## PAGE EXTRACT
——————

The optimal viewing range of the 2.8 mm lens was limited to a maximum of 7.5 m. Meanwhile, owing to the camera group's horizontal viewing angle of 173˚, a blind field of view measuring 0.46 m will be present near the wall when the distance exceeds 7.5 m. Taking into account the fact that the actual field of view might slightly exceed the calculated field of view, we conducted a verification test and determined that a distance of 15 m between camera groups would be appropriate. This distance ensured adequate coverage and minimized the occurrence of blind spots in the monitoring area.

Design of Intelligent Search-and-secure Software

The workflow of the intelligent search-and-secure software is illustrated in Fig. 4. After a sweep of the hazardous areas is initiated by the computer monitoring platform in the control room, the detained personnel identification program is activated. Simultaneously, all detection units within the corresponding hazardous area begin capturing continuous videos for a duration of 3 min. Subsequently, the captured images are segmented, enlarged, and enhanced. A PHB recognition model is employed to determine whether an individual is present in the captured images. If no person is detected, the intelligent search-and-secure server sends a signal indicating that the hazardous area has been searched and secured. However, if stranded personnel are identified in the images, the monitoring platform displays the corresponding images, allowing on-duty personnel to confirm or initiate rescan procedures.

Fig. 4

Working flow chart of intelligent search-and-secure software

4.1

Design of Pedestrian Recognition Model with Fusion of Body Parts

The primary objective of intelligent search and security software is to identify individuals trapped in hazardous areas through the analysis of images captured by cameras, with pedestrian target detection as its fundamental technology. With the rapid advancement of deep learning, technologies rooted in deep learning, such as image recognition and data processing, have also gained popularity in the nuclear technology domain ^{[16, 17]}. Visual inspection technology leveraging deep learning is advancing rapidly. For instance, Tang et al. employed machine vision technology for the precise detection of crack widths ^[18]. Similarly, they utilized binocular vision methods to accurately measure the deformation of concrete columns ^[19]. As a crucial subset of visual detection technology, pedestrian target detection has extensive applications in diverse fields such as autonomous driving, robotics, intelligent monitoring, and human behavior analysis ^{[20, 21]}.

——————

## TO DO
A: In the search-and-secure excerpt, how long do the detection units capture continuous video once a sweep begins?
B: Turn the paragraph of the search-and-secure excerpt that begins "The workflow of the intelligent search-and-secure software" into a short list of steps, keeping its main facts.
C: Set down the part of the search-and-secure excerpt from "The optimal viewing" up to and including "the monitoring area.".

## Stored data
——————

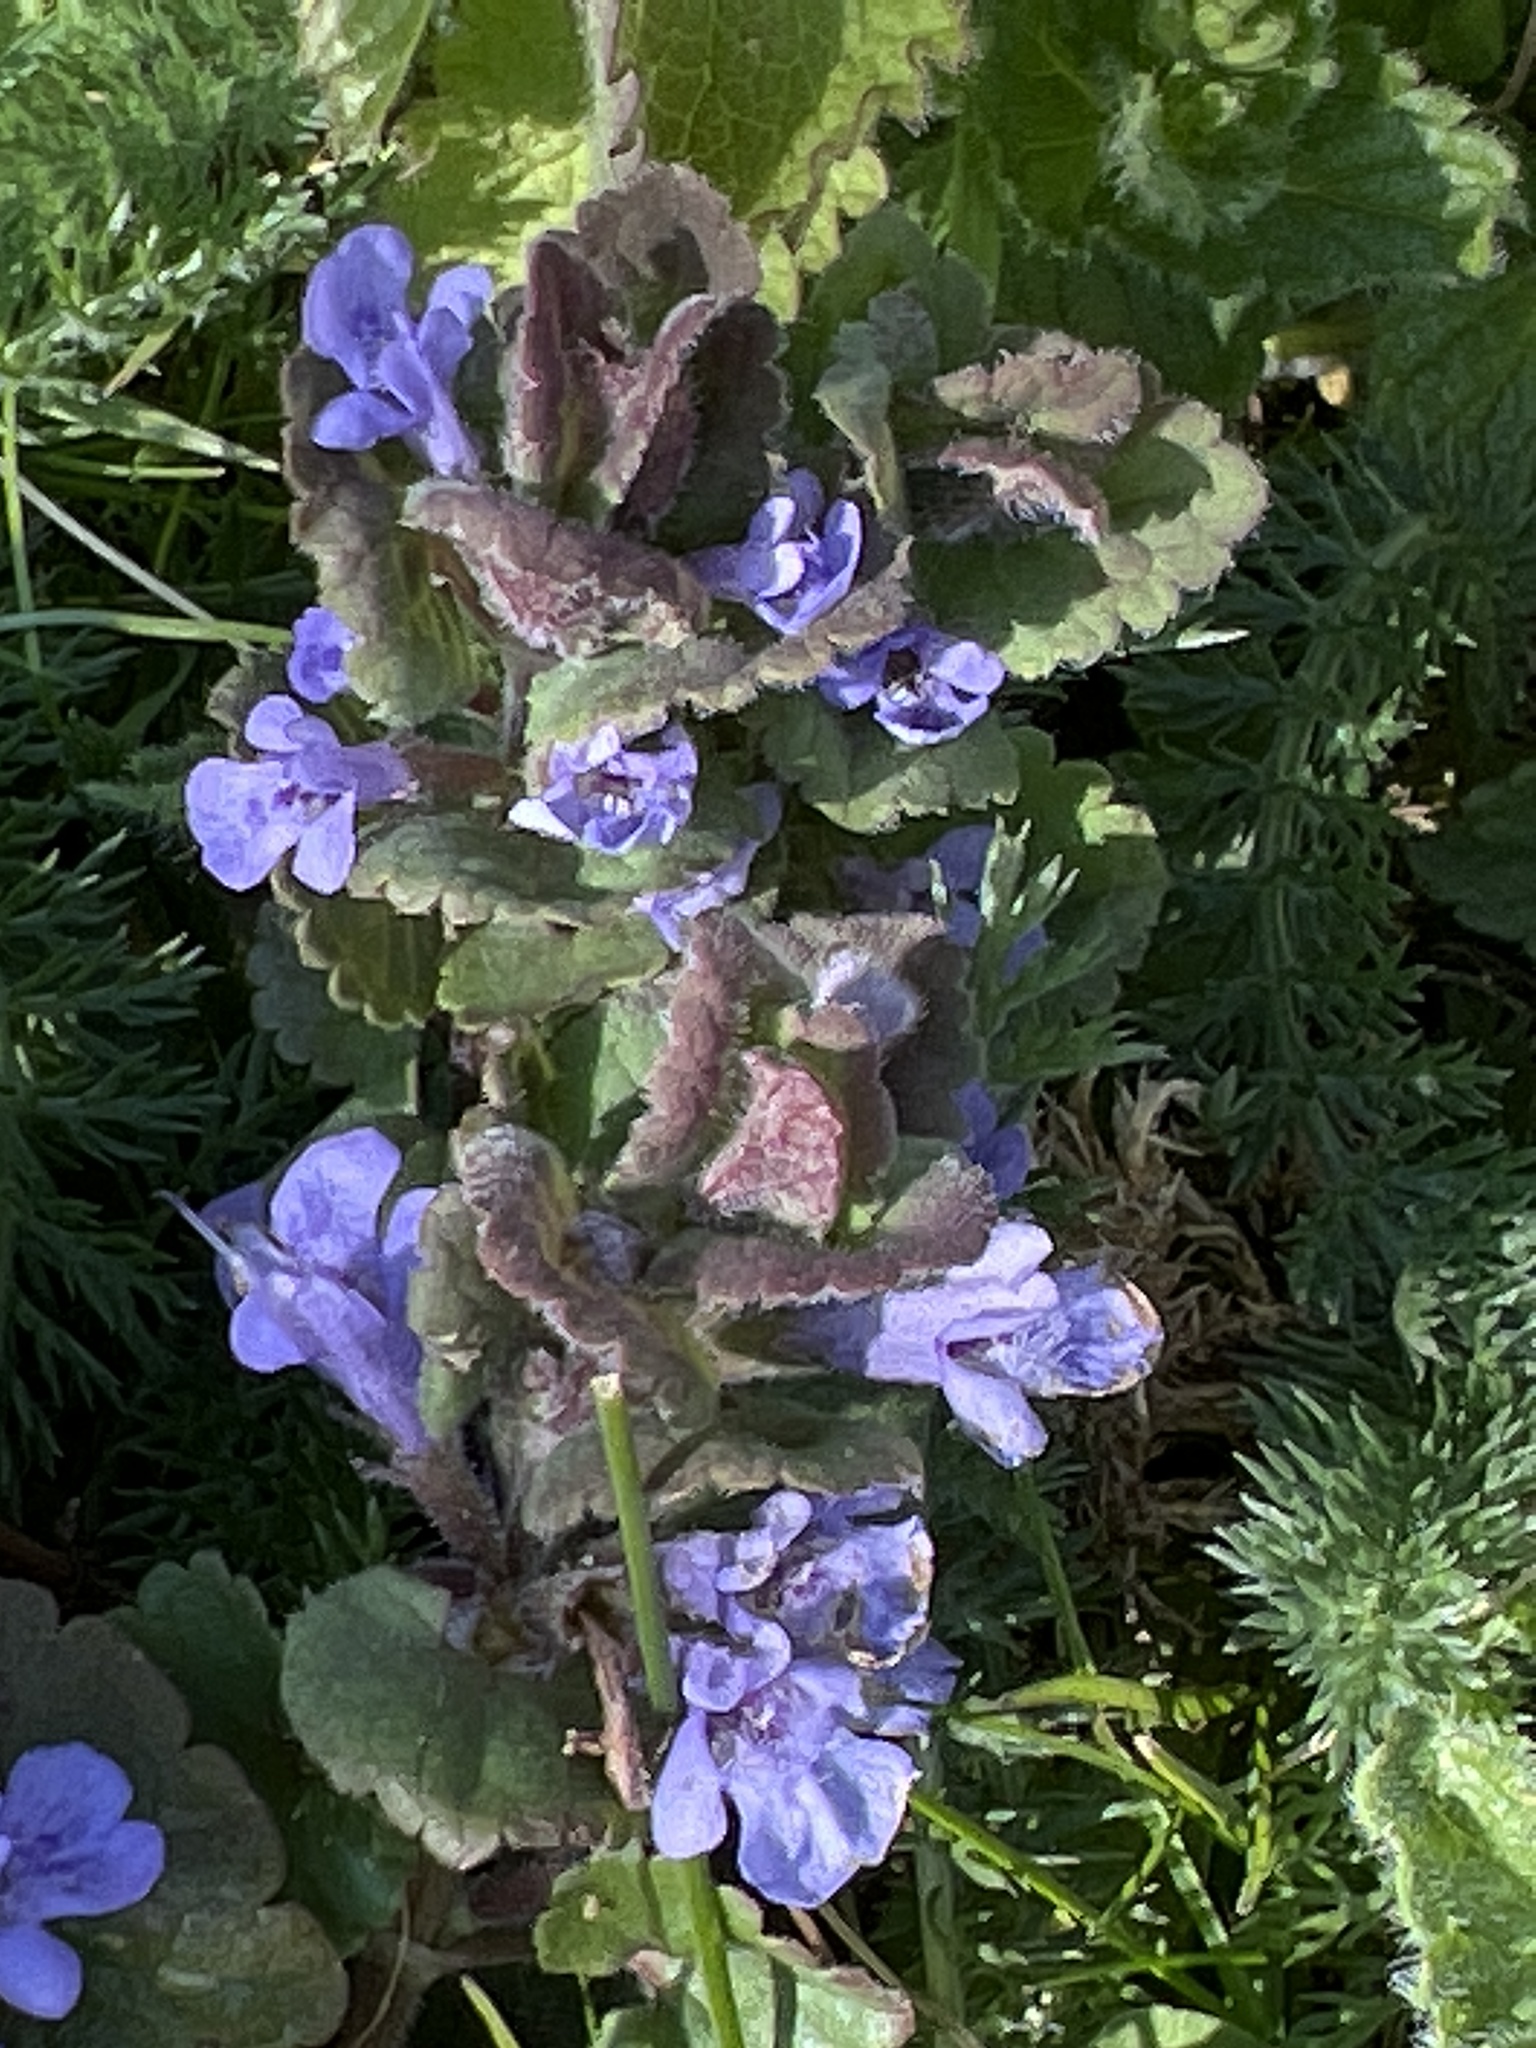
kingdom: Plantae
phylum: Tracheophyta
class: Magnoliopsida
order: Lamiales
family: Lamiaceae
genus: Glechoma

——————

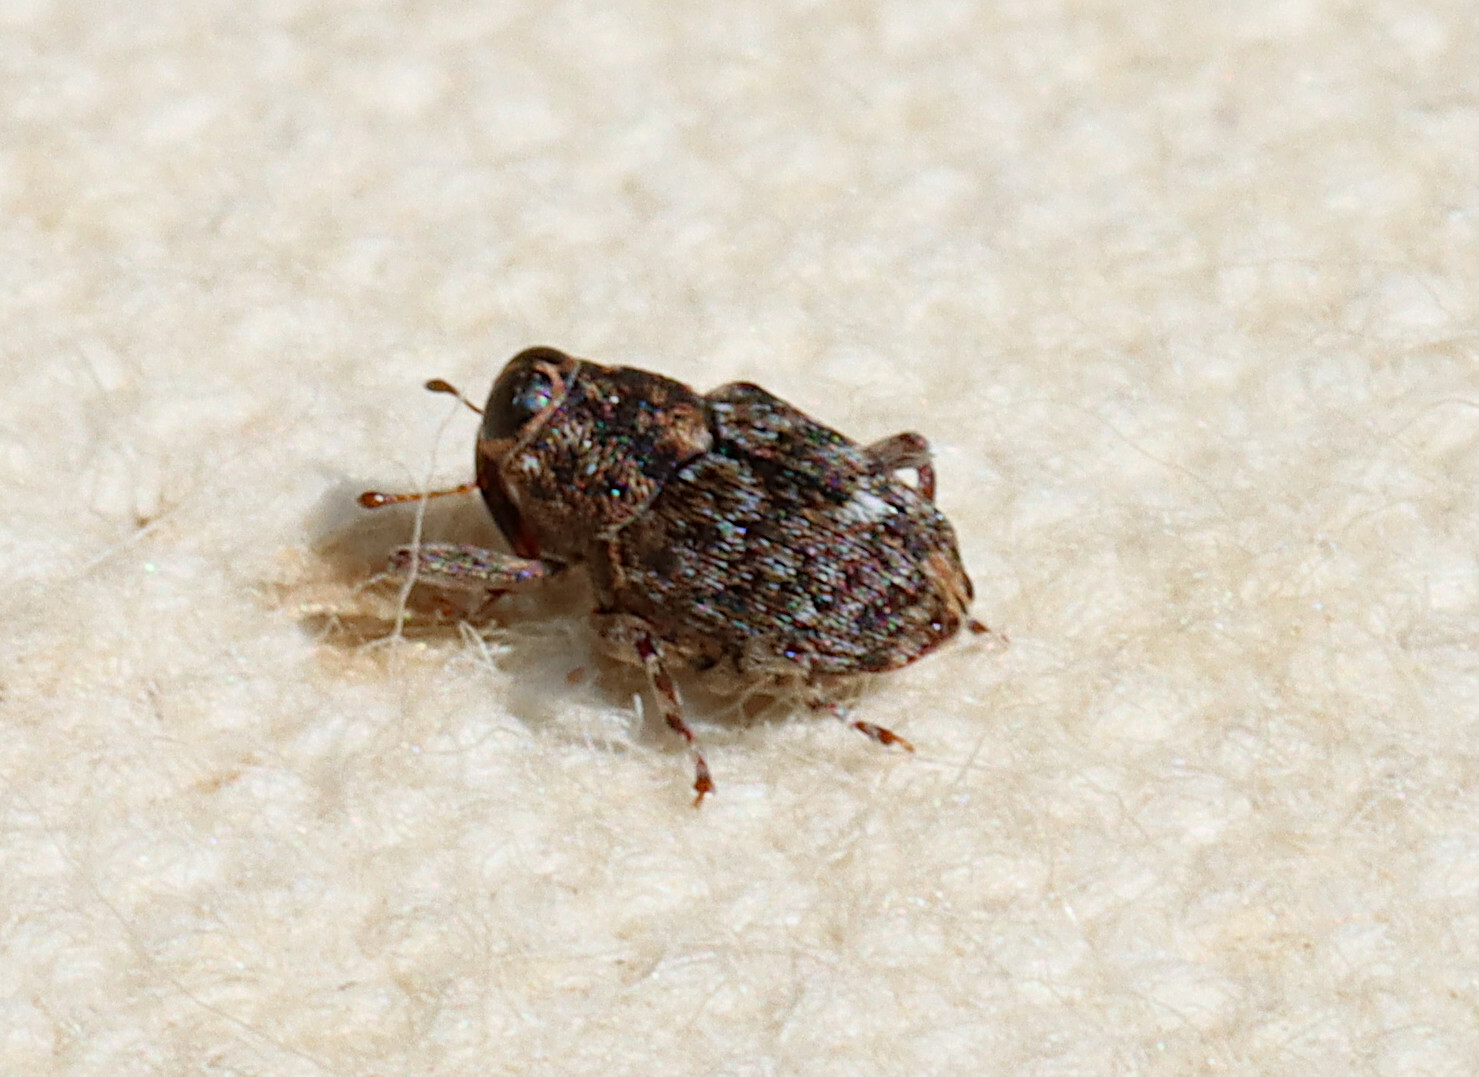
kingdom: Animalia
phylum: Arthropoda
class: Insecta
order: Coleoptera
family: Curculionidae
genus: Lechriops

——————

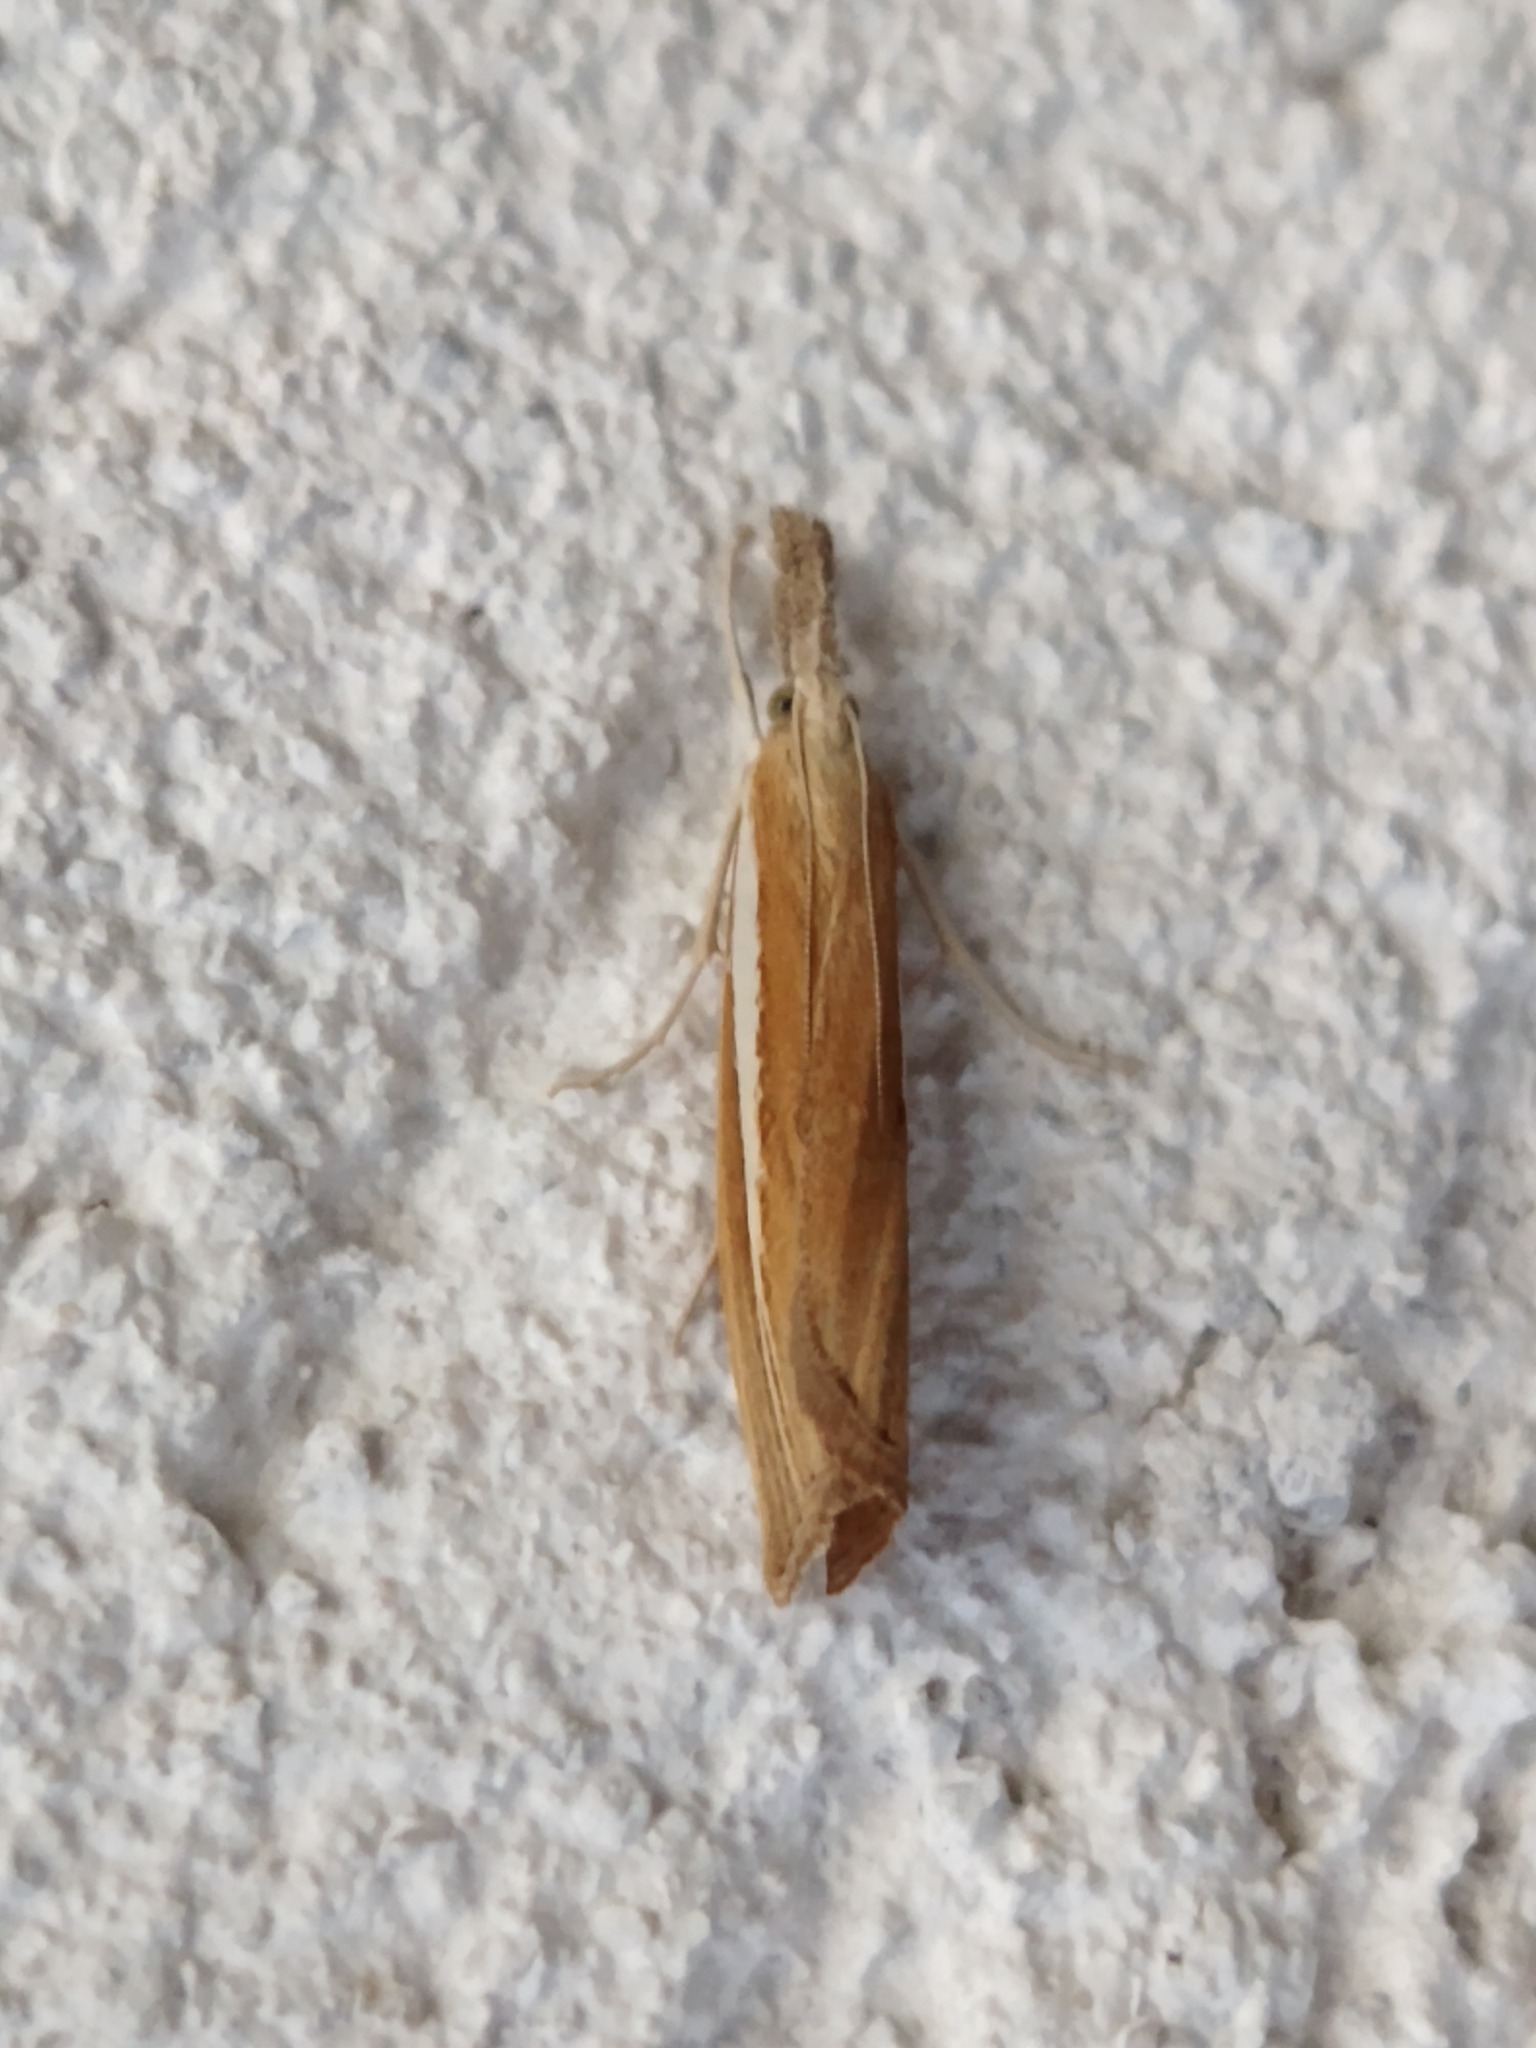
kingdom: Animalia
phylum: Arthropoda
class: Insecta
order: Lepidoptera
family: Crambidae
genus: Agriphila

——————

## RESULTS OF THE EXERCISE
A: 3 minutes.

B:
- The computer monitoring platform in the control room starts a sweep of the hazardous areas, which activates the detained personnel identification program.
- At the same time, all detection units in that hazardous area capture continuous video for 3 min.
- The captured images are segmented, enlarged, and enhanced.
- A PHB recognition model checks whether a person is present in the images.
- If no one is detected, the server signals that the area has been searched and secured.
- If stranded personnel are found, the platform displays the images so on-duty personnel can confirm or initiate a rescan.

C:
The optimal viewing range of the 2.8 mm lens was limited to a maximum of 7.5 m. Meanwhile, owing to the camera group's horizontal viewing angle of 173˚, a blind field of view measuring 0.46 m will be present near the wall when the distance exceeds 7.5 m. Taking into account the fact that the actual field of view might slightly exceed the calculated field of view, we conducted a verification test and determined that a distance of 15 m between camera groups would be appropriate. This distance ensured adequate coverage and minimized the occurrence of blind spots in the monitoring area.